**Exercise:** Extract, exactly as written, the line that contains "text [177, 904, 1157, 1435]" and all lines after it through the end of the records. Omit pictures.
+++ Available data
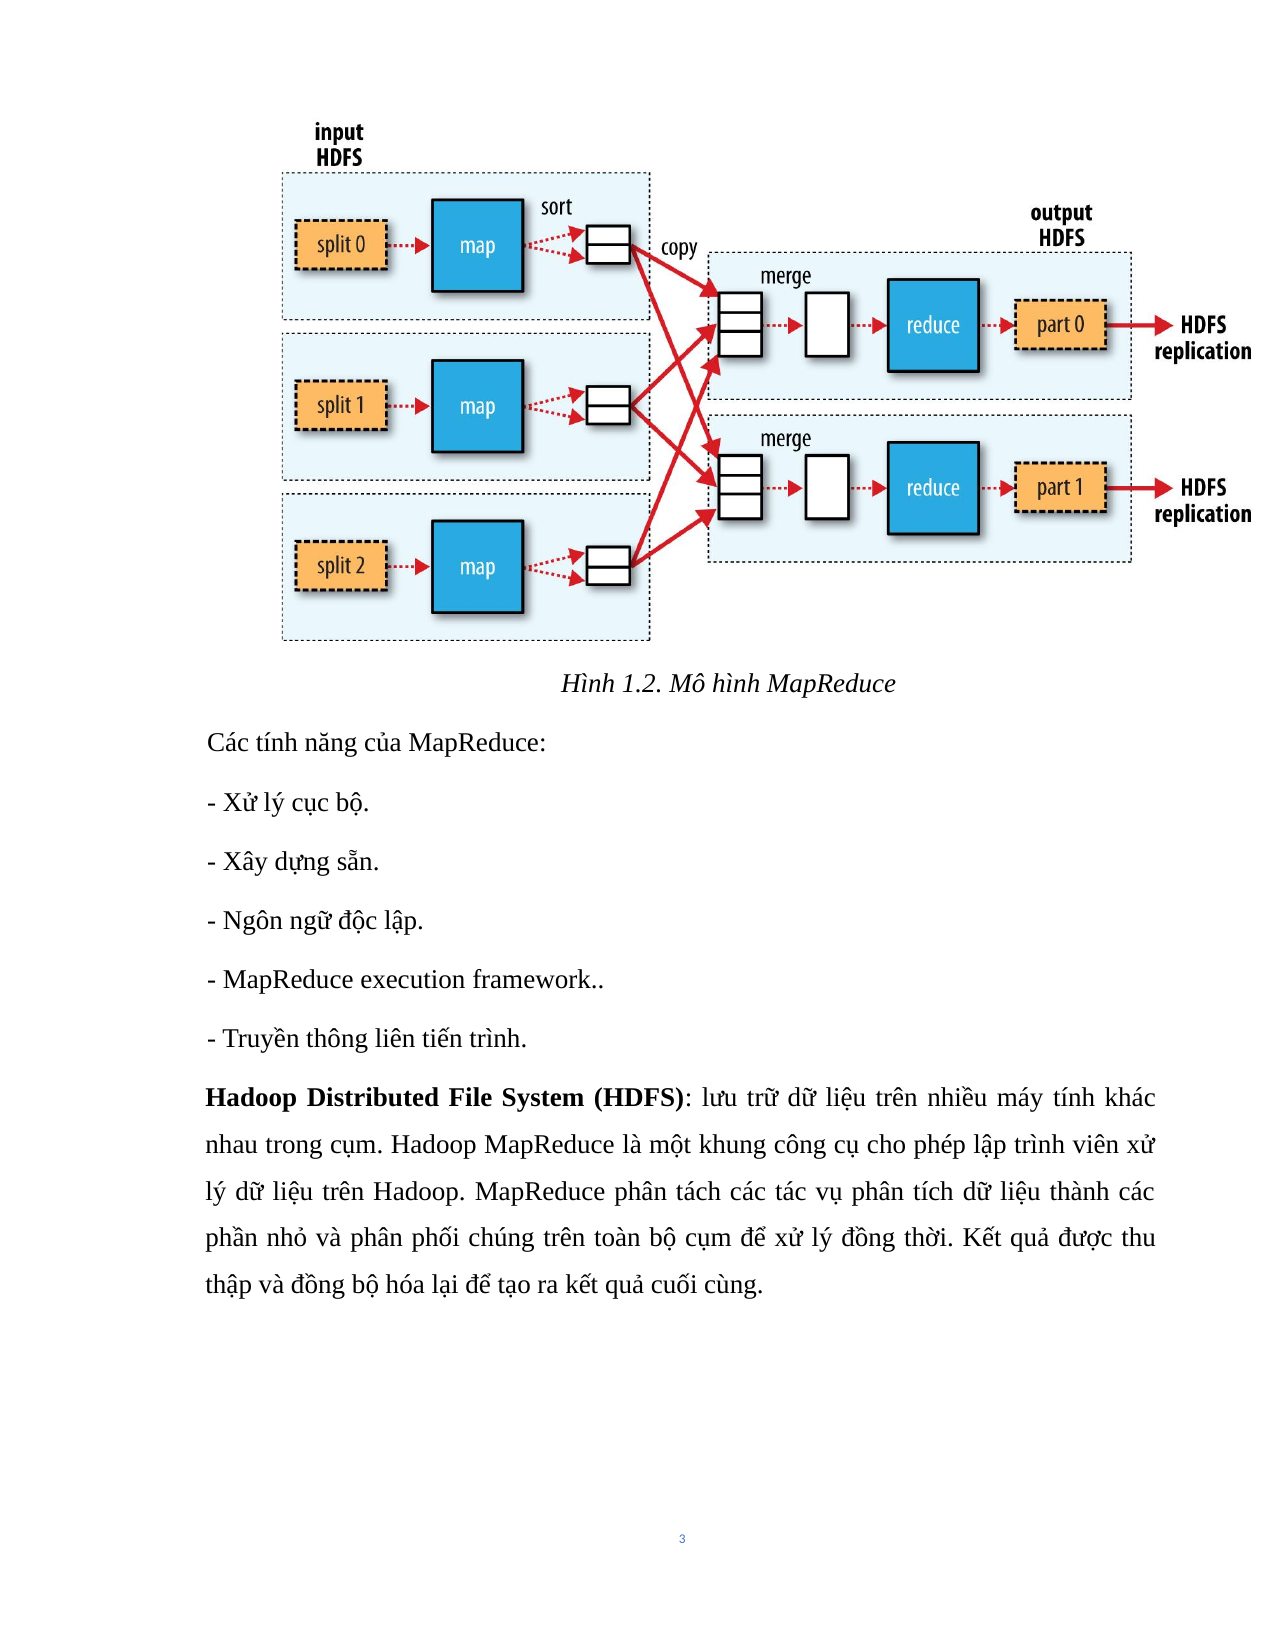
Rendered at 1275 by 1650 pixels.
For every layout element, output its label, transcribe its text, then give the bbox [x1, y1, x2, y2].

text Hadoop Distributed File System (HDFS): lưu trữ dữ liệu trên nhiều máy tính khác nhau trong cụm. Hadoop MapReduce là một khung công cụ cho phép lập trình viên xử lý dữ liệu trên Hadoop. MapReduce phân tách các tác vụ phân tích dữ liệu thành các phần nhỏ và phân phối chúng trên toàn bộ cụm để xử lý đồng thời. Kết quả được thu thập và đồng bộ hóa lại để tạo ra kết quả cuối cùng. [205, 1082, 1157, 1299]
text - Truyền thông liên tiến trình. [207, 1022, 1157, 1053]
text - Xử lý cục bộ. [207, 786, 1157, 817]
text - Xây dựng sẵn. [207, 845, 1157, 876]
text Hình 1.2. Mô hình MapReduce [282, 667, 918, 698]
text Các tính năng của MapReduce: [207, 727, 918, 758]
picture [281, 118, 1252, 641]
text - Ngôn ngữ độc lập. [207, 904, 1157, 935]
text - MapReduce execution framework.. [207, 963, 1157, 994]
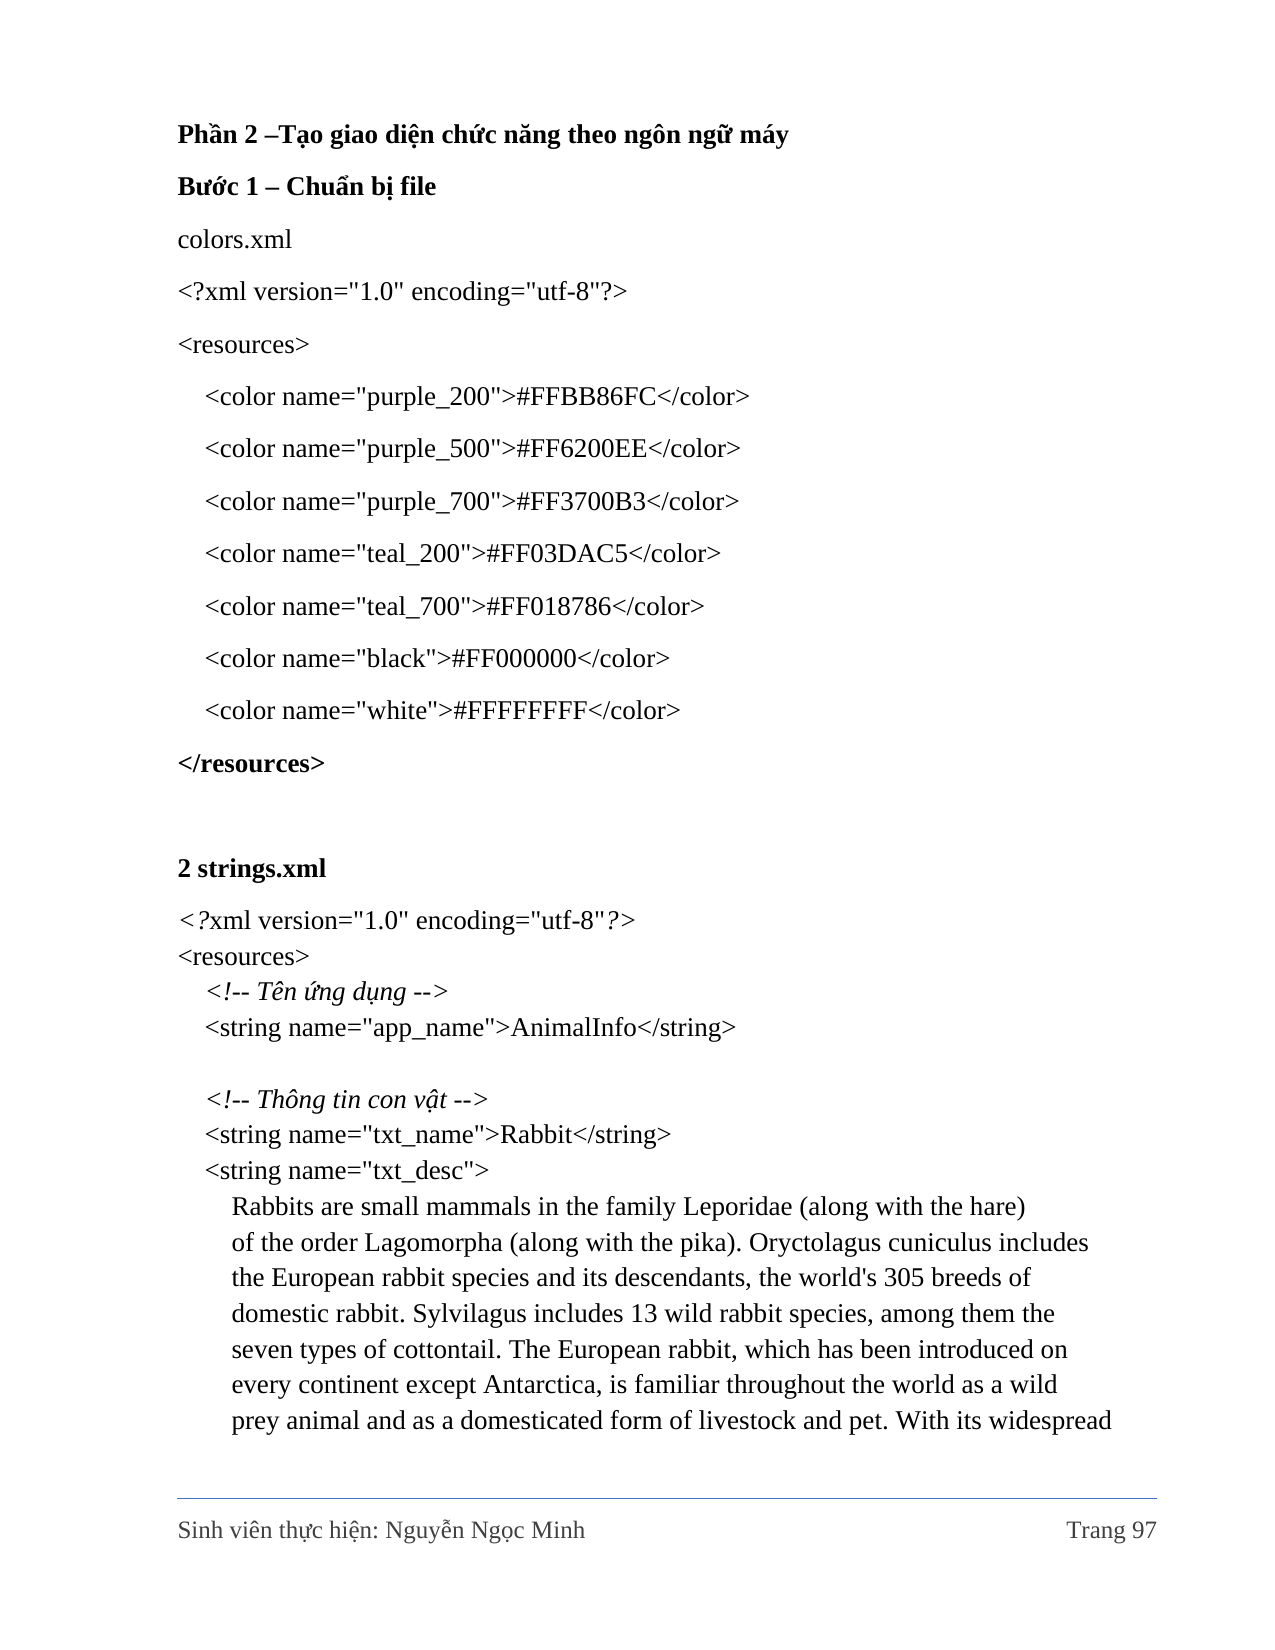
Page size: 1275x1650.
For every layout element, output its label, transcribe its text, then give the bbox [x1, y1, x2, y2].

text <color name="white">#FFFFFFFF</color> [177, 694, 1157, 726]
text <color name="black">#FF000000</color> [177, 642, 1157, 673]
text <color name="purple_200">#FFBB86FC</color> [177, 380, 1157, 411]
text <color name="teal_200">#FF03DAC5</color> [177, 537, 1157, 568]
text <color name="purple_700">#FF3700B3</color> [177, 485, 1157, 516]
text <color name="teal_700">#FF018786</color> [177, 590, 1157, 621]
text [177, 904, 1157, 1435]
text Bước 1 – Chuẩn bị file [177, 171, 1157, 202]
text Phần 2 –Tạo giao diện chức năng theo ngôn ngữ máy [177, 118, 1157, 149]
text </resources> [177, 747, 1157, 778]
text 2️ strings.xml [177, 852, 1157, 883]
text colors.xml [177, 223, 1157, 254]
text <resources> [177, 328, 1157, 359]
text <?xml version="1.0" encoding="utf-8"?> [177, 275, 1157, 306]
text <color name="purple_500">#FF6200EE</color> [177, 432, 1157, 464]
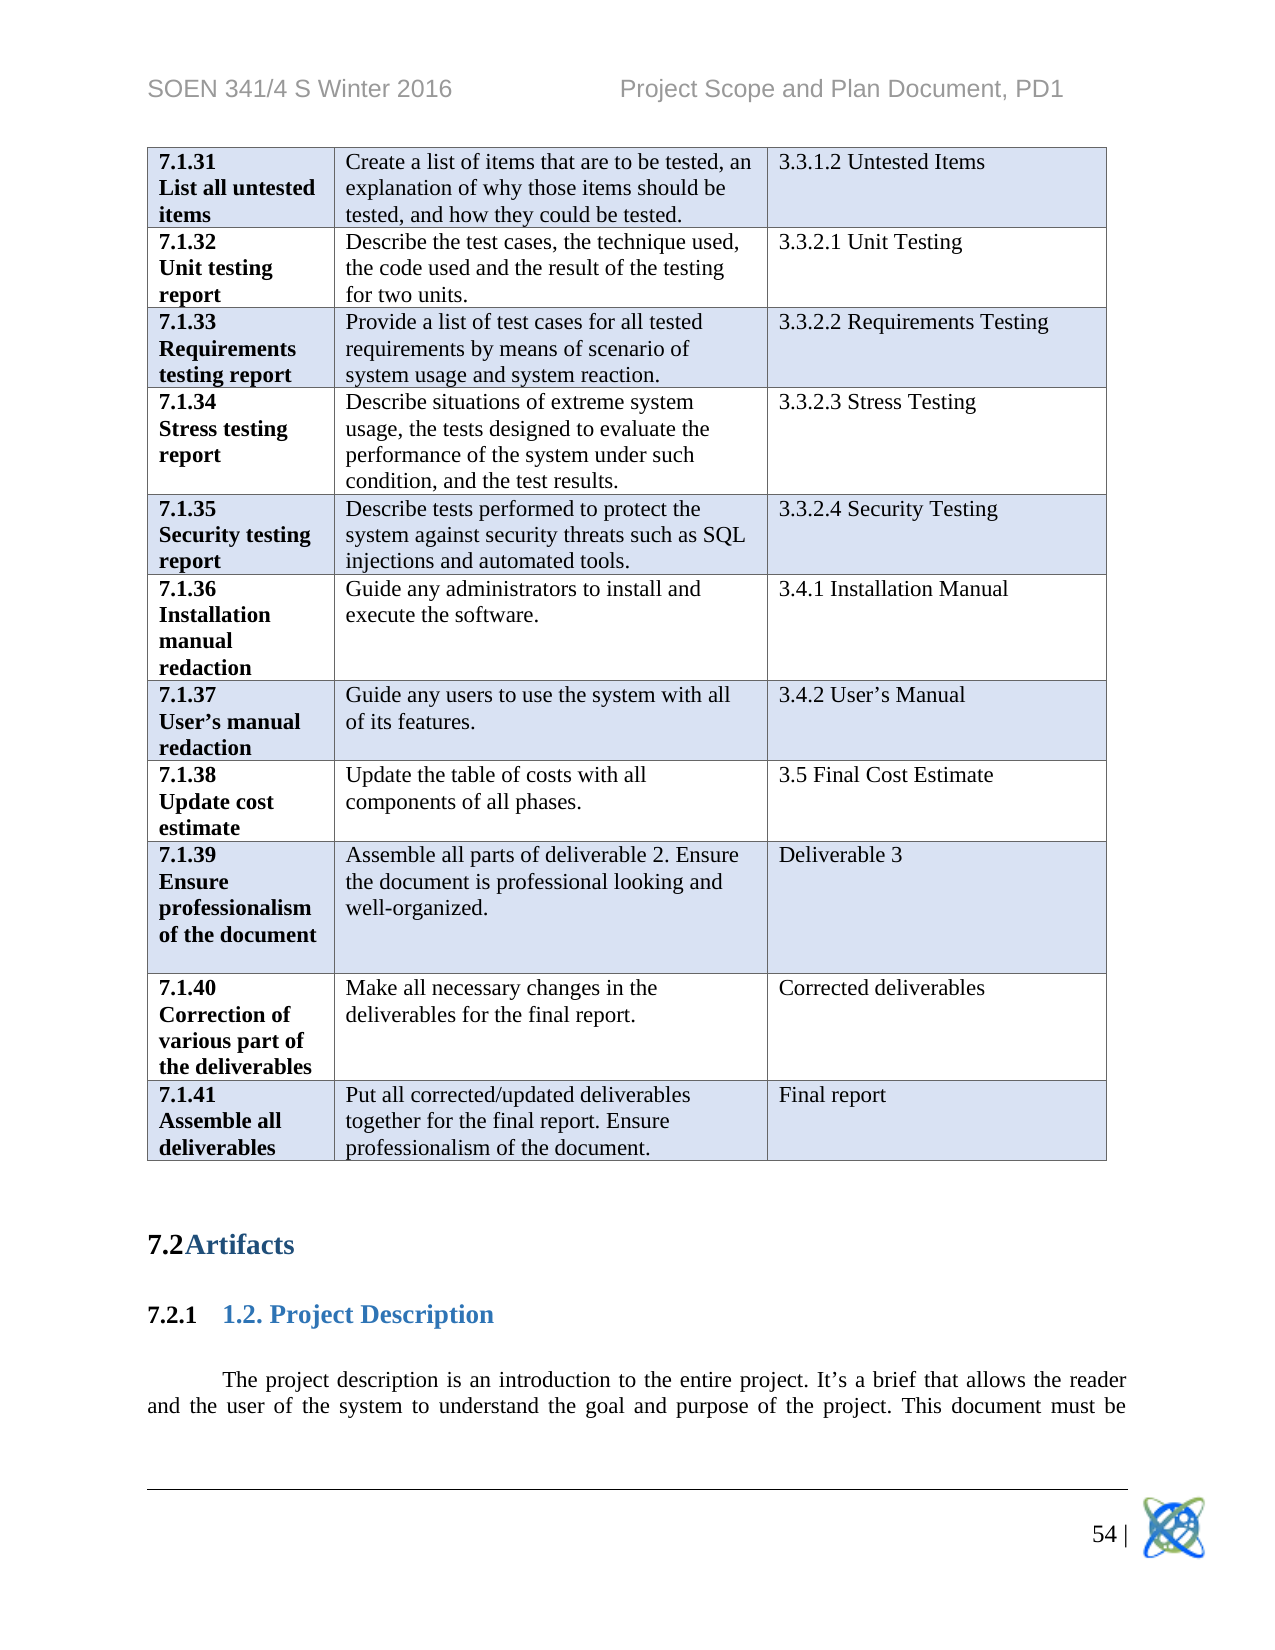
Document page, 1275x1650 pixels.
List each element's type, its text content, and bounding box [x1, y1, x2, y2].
++++++
**Result of the task:**
text [177, 904, 1157, 1435]
text Bước 1 – Chuẩn bị file [177, 171, 1157, 202]
text Phần 2 –Tạo giao diện chức năng theo ngôn ngữ máy [177, 118, 1157, 149]
text </resources> [177, 747, 1157, 778]
text 2️ strings.xml [177, 852, 1157, 883]
text colors.xml [177, 223, 1157, 254]
text <resources> [177, 328, 1157, 359]
text <?xml version="1.0" encoding="utf-8"?> [177, 275, 1157, 306]
text <color name="purple_500">#FF6200EE</color> [177, 432, 1157, 464]
Document page, 1275x1650 pixels.
List each element's type, its text content, and bounding box [x1, y1, x2, y2].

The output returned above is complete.